Project

General

Profile

Feature #14912

Introduce pattern matching syntax

Added by ktsj (Kazuki Tsujimoto) 5 months ago. Updated 2 months ago.

Status:
Open
Priority:
Normal
Assignee:
-
Target version:
-
[ruby-core:87945]

Description

I propose new pattern matching syntax.

Pattern syntax

Here's a summary of pattern syntax.

# case version
case expr
in pat [if|unless cond]
  ...
in pat [if|unless cond]
  ...
else
  ...
end

pat: var                                                   # Variable pattern. It matches any value, and binds the variable name to that value.
   | literal                                               # Value pattern. The pattern matches an object such that pattern === object.
   | Constant                                              # Ditto.
   | var_                                                  # Ditto. It is equivalent to pin operator in Elixir.
   | (pat, ..., *var, pat, ..., id:, id: pat, ..., **var)  # Deconstructing pattern. See below for more details.
   | pat(pat, ...)                                         # Ditto. Syntactic sugar of (pat, pat, ...).
   | pat, ...                                              # Ditto. You can omit the parenthesis (top-level only). 
   | pat | pat | ...                                       # Alternative pattern. The pattern matches if any of pats match.
   | pat => var                                            # As pattern. Bind the variable to the value if pat match.

# one-liner version
$(pat, ...) = expr                                         # Deconstructing pattern.
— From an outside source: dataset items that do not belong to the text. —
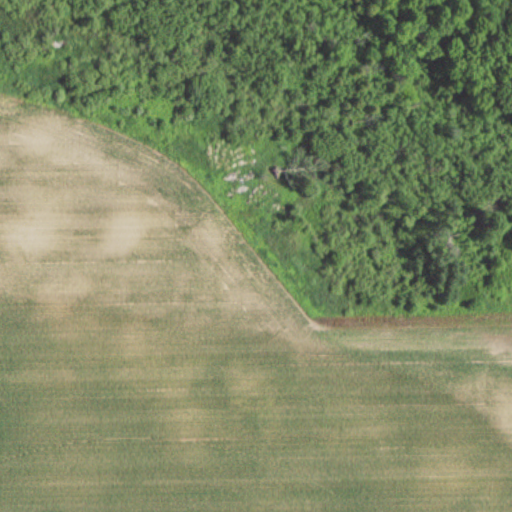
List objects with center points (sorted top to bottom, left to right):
crop: (213, 354)
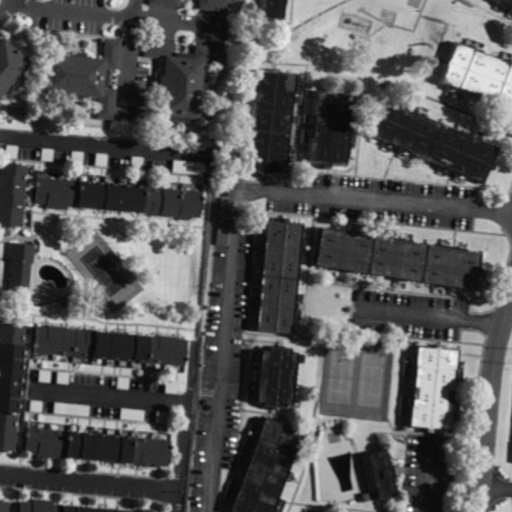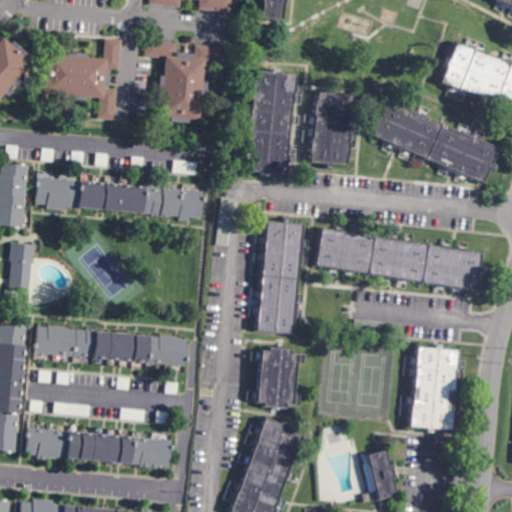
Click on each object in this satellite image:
building: (506, 2)
building: (505, 3)
building: (193, 4)
building: (192, 5)
building: (267, 9)
building: (268, 9)
road: (109, 18)
road: (115, 20)
building: (9, 67)
building: (477, 73)
building: (81, 76)
building: (179, 76)
building: (478, 76)
building: (81, 77)
building: (180, 78)
building: (266, 121)
building: (266, 122)
building: (327, 127)
building: (328, 129)
building: (431, 141)
building: (431, 143)
road: (99, 147)
building: (8, 153)
building: (44, 156)
building: (74, 159)
building: (98, 160)
building: (134, 164)
building: (181, 166)
building: (182, 169)
building: (10, 194)
building: (11, 194)
building: (115, 198)
building: (116, 199)
road: (235, 219)
building: (222, 223)
building: (394, 259)
building: (396, 260)
building: (17, 267)
building: (18, 267)
park: (101, 270)
building: (275, 276)
building: (276, 278)
building: (60, 306)
road: (428, 317)
building: (375, 328)
building: (107, 345)
building: (108, 346)
park: (354, 376)
building: (41, 377)
building: (273, 377)
building: (273, 378)
building: (60, 379)
building: (8, 382)
building: (8, 383)
building: (119, 385)
building: (430, 388)
building: (167, 389)
building: (431, 389)
road: (491, 394)
road: (108, 397)
building: (33, 407)
building: (68, 411)
building: (128, 415)
building: (158, 419)
road: (185, 430)
building: (94, 447)
building: (95, 448)
road: (430, 458)
building: (264, 468)
building: (264, 468)
building: (378, 474)
road: (439, 474)
building: (378, 475)
road: (89, 484)
road: (497, 491)
building: (3, 506)
building: (56, 508)
building: (68, 508)
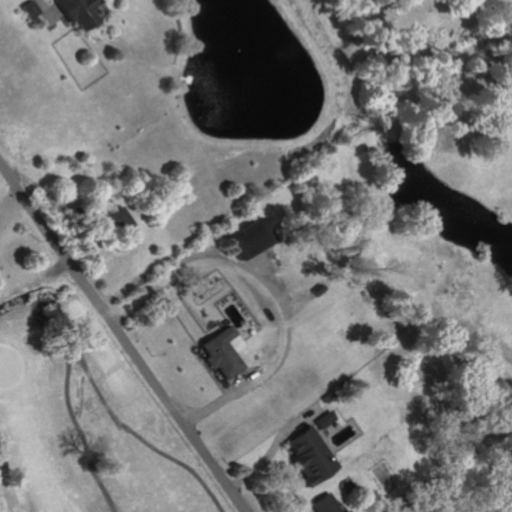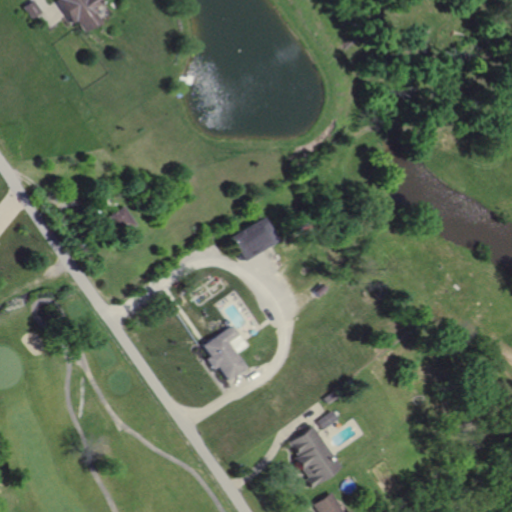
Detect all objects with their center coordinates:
building: (30, 8)
building: (31, 10)
building: (80, 10)
building: (80, 13)
road: (49, 14)
road: (10, 206)
building: (118, 220)
building: (119, 220)
building: (248, 238)
building: (247, 239)
road: (233, 267)
road: (256, 269)
road: (119, 338)
building: (220, 352)
building: (221, 353)
road: (84, 370)
road: (218, 401)
park: (84, 413)
park: (84, 414)
building: (320, 418)
building: (320, 420)
road: (269, 445)
building: (304, 454)
building: (307, 456)
building: (324, 504)
building: (322, 505)
road: (306, 510)
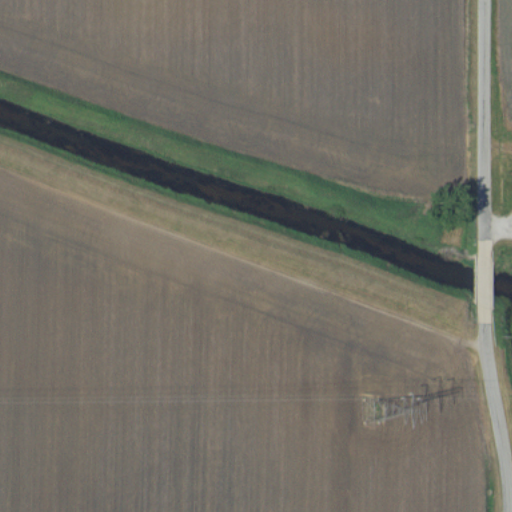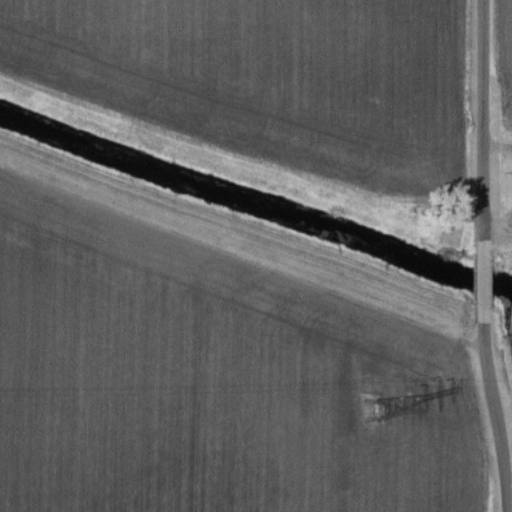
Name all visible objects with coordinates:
road: (498, 150)
road: (504, 221)
road: (484, 257)
power tower: (367, 396)
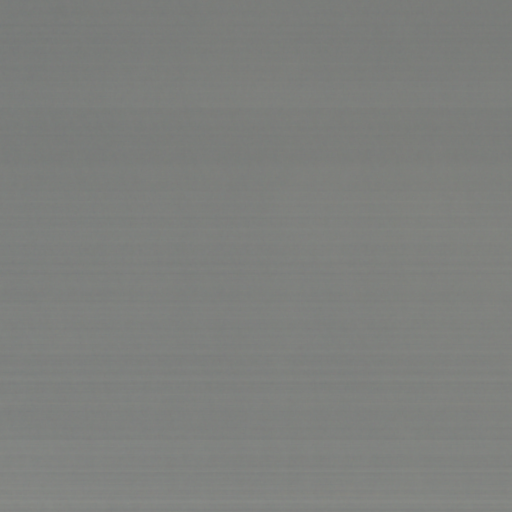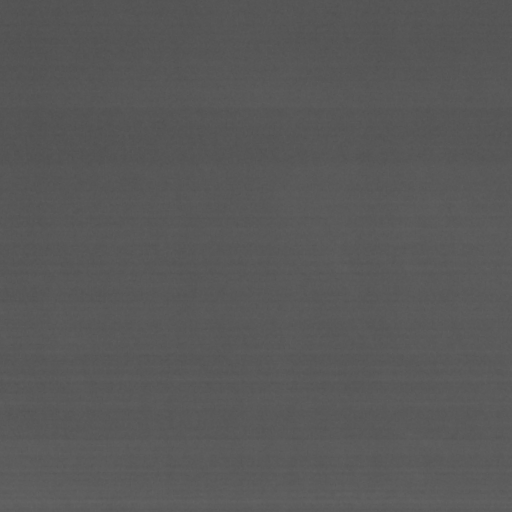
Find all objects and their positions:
crop: (256, 255)
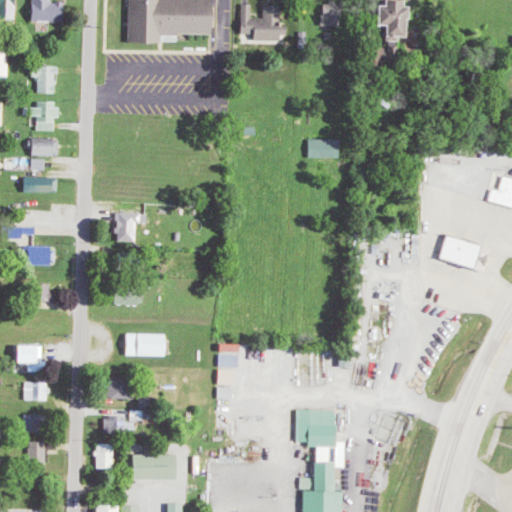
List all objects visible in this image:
building: (8, 8)
building: (48, 10)
building: (334, 12)
building: (168, 18)
building: (391, 18)
building: (265, 22)
building: (4, 62)
road: (179, 74)
building: (48, 76)
building: (1, 112)
building: (48, 113)
building: (47, 145)
building: (325, 147)
building: (41, 163)
building: (42, 183)
building: (504, 191)
building: (131, 224)
road: (55, 233)
building: (467, 252)
building: (42, 254)
road: (78, 255)
building: (131, 261)
building: (45, 291)
building: (129, 295)
building: (147, 343)
building: (31, 355)
building: (348, 359)
building: (229, 375)
building: (122, 387)
building: (40, 390)
building: (141, 414)
road: (471, 421)
building: (35, 422)
building: (124, 424)
road: (41, 444)
building: (41, 452)
building: (108, 455)
building: (323, 459)
building: (157, 465)
building: (108, 507)
building: (177, 507)
building: (133, 508)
The patterns are run in sequence until the first one that matches.
If no pattern matches and no else clause, NoMatchingPatternError exception is raised.

Deconstructing pattern

This is similar to Extractor in Scala.

The patten matches if:

  • An object have #deconstruct method
  • Return value of #deconstruct method must be Array or Hash, and it matches sub patterns of this
class Array
  alias deconstruct itself
end

case [1, 2, 3, d: 4, e: 5, f: 6]
in a, *b, c, d:, e: Integer | Float => i, **f
  p a #=> 1
  p b #=> [2]
  p c #=> 3
  p d #=> 4
  p i #=> 5
  p f #=> {f: 6}
  e   #=> NameError
end

This pattern can be used as one-liner version like destructuring assignment.

class Hash
  alias deconstruct itself
end

$(x:, y: (_, z)) = {x: 0, y: [1, 2]}
p x #=> 0
p z #=> 2

Sample code

class Struct
  def deconstruct; [self] + values; end
end

A = Struct.new(:a, :b)
case A[0, 1]
in (A, 1, 1)
  :not_match
in A(x, 1) # Syntactic sugar of above
  p x #=> 0
end
require 'json'

$(x:, y: (_, z)) = JSON.parse('{"x": 0, "y": [1, 2]}', symbolize_names: true)
p x #=> 0
p z #=> 2

Implementation

Design policy


Related issues

Related to Ruby trunk - Feature #14709: Proper pattern matchingClosed

History

#1 [ruby-core:87951] Updated by shevegen (Robert A. Heiler) 5 months ago

I have one question:

  • Is the above exclusive for "in" in case, or can it be combined with "when"?

E. g.:

case A[0, 1]
when 3
puts 'bla'
in (A, 1, 1)
# etc

?

#2 [ruby-core:87953] Updated by ktsj (Kazuki Tsujimoto) 5 months ago

Is the above exclusive for "in" in case, or can it be combined with "when"?

The former is right, but I don't have any strong opinion about it.

The reason why I select the former is that "in" is superset of "when".

#3 Updated by mrkn (Kenta Murata) 5 months ago

  • Related to Feature #14913: Extend case to match several values at once added

#4 [ruby-core:87982] Updated by akr (Akira Tanaka) 5 months ago

I expect deconstrocut methods will be defined for core classes if this proposal is accepted.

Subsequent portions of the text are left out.